• **Complete the following**
1. Update the part of the Nigeria reform text that opens with the words containing "Improving Governance and" and closes with "participation through quotas.", putting "electoral commission" in place of "election commission".
2. Decide whether each statement agrees with the Nigeria reform text, answering yes or no and quoting the deciding words: (a) Nigeria became independent in 1960. (b) Nigeria is the world's seventh most populous nation. (c) Quotas are proposed as a way to increase women's political participation.

• **Text section**

====

Transforming Nigeria: Policy Reforms Needed to Unlock the Country’s Full Potential

With over 200 million people, Nigeria is Africa’s largest economy and the world’s eighth most populous nation. It has tremendous economic potential owing to its oil riches, large consumer market, entrepreneurial workforce and strategic geographic location. However, ineffective leadership, lack of long-term planning and policy inertia have inhibited Nigeria from harnessing its vast potential. This article examines how Nigeria can transform itself into a prosperous nation through smart reforms across key areas.

Improving Governance and Tackling Corruption

Nigeria’s governance track record has been very uneven since independence in 1960. The country has alternated between democratically elected civilian governments and military dictatorships. However, the quality of governance has remained weak. Key reforms needed are:

Strengthening Democratic Institutions

  • Reform the electoral system to ensure free, fair and credible polls without violence. Update voting technology.
  • Independent election commission to check fraud, and vote buying.
  • Institute measures to increase women’s political participation through quotas.
  • Independent judiciary without executive influence or interference.
  • Empower parliament to rigorously monitor the executive branch.
  • Greater devolution of powers and resources to local governments.
  • Protect freedom of the press and civil liberties.

Combating Corruption

  • Give anti-graft agencies like EFCC and ICPC more autonomy and enforcement authority.

====

• **Study material**

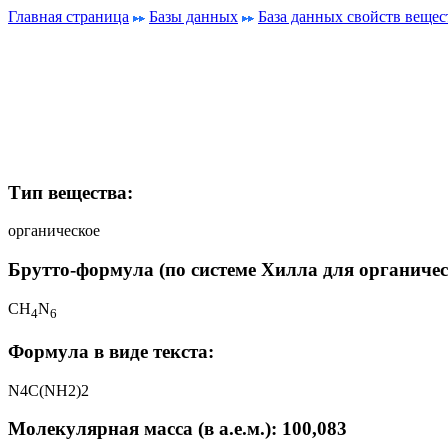
Главная страница
Базы данных
База данных свойств вещес
Тип вещества:
органическое
Брутто-формула (по системе Хилла для органичес
CH
N
4
6
Формула в виде текста:
N4C(NH2)2
Молекулярная масса (в а.е.м.): 100,083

====

• **Written answers**
1.
Improving Governance and Tackling Corruption

Nigeria’s governance track record has been very uneven since independence in 1960. The country has alternated between democratically elected civilian governments and military dictatorships. However, the quality of governance has remained weak. Key reforms needed are:

Strengthening Democratic Institutions

  • Reform the electoral system to ensure free, fair and credible polls without violence. Update voting technology.
  • Independent electoral commission to check fraud, and vote buying.
  • Institute measures to increase women’s political participation through quotas.

2.
(a) Yes: "since independence in 1960"
(b) No: "the world’s eighth most populous nation"
(c) Yes: "Institute measures to increase women’s political participation through quotas."